Punkt für Verständnis von Internettechnik, aber dringend Nachhilfe in Sachen Gemeinschaftskunde/Staatslehre erfoderlich. Si tacuisses, lieber fklhil

Lieber Nicht-CDU Wähler,
vielen Dank für diese Anmerkungen. Ich denke, ich werde sie mal in einem Blogartikel auf der Hauptseite diskutieren.

Doch drei Punkte hier:
1) Ein unwirksames Gesetz schadet. Denn es verhindert die Straftaten nicht. Es schafft Bürokratie, Kosten und generiert falsche Anschuldigungen.
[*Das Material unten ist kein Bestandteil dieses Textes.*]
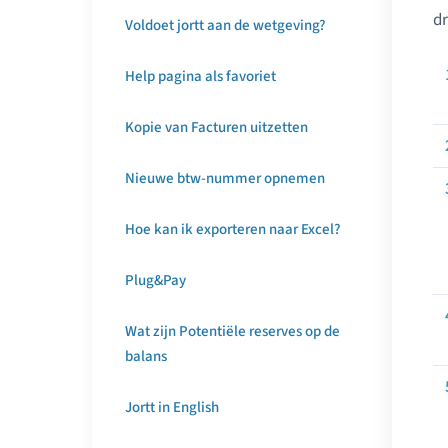
dr
Voldoet jortt aan de wetgeving?
Help pagina als favoriet
Kopie van Facturen uitzetten
Nieuwe btw-nummer opnemen
Hoe kan ik exporteren naar Excel?
Plug&Pay
Wat zijn Potentiële reserves op de
balans
Jortt in English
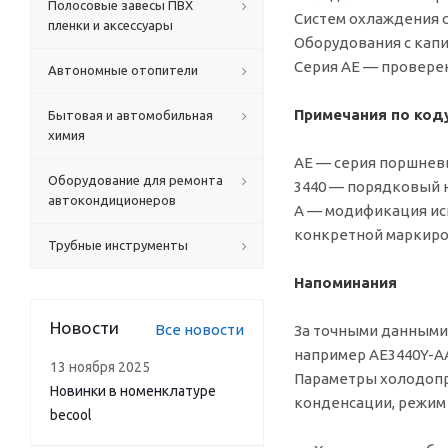
Полосовые завесы ПВХ
Систем охлаждения с
пленки и аксессуары
Оборудования с кап
Серия AE — провере
Автономные отопители
Примечания по код
Бытовая и автомобильная
химия
AE — серия поршнев
Оборудование для ремонта
3440 — порядковый н
автокондиционеров
A — модификация исп
конкретной маркиров
Трубные инструменты
Напоминания
Новости
Все новости
За точными данными 
например AE3440Y-AA
13 ноября 2025
Параметры холодопро
Новинки в номенклатуре
конденсации, режим 
becool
Es ist vom Grundgesetz nicht gedeckt. Denn das fordert eine Verhältnismäßigkeit.

2) Wie begründen Sie, dass es hilft Internetseiten zu sperren? Wo ist der Beleg der Wirksamkeit. Als Techniker sehe ich nur Belege für die Unwirksamkeit. Darüber hinaus: was sind die Gefahren der Internetsperren? Welche Alternativen könnte man sich vorstellen?

3) Wie kommt es, dass ein fremder Staat etwas als Recht ansieht, dass hier verboten ist? Könnte das nicht Anlass sein, seine eigene Position zu überdenken? Und wenn wir das wirklich getan haben, was müsste dann die Konsequenz aus unserer "kulturellen Überlegenheit" sein?

Ein gefiltertes Deutschlandnetz entspricht nach meiner Meinung keiner "Leitkultur". Denn es ermöglicht Diktaturen sich auf Deutschland zu berufen. Es stützt die Interessen einer Zockerindustrie in Deutschland durch (vermeintliche) Sperrung der ausländischen Konkurrenz. Jugendschutz spielt nach Meinung des EuGH dabei bisher keine Rolle.

Tut mir Leid, das kann ich leider nicht zulassen.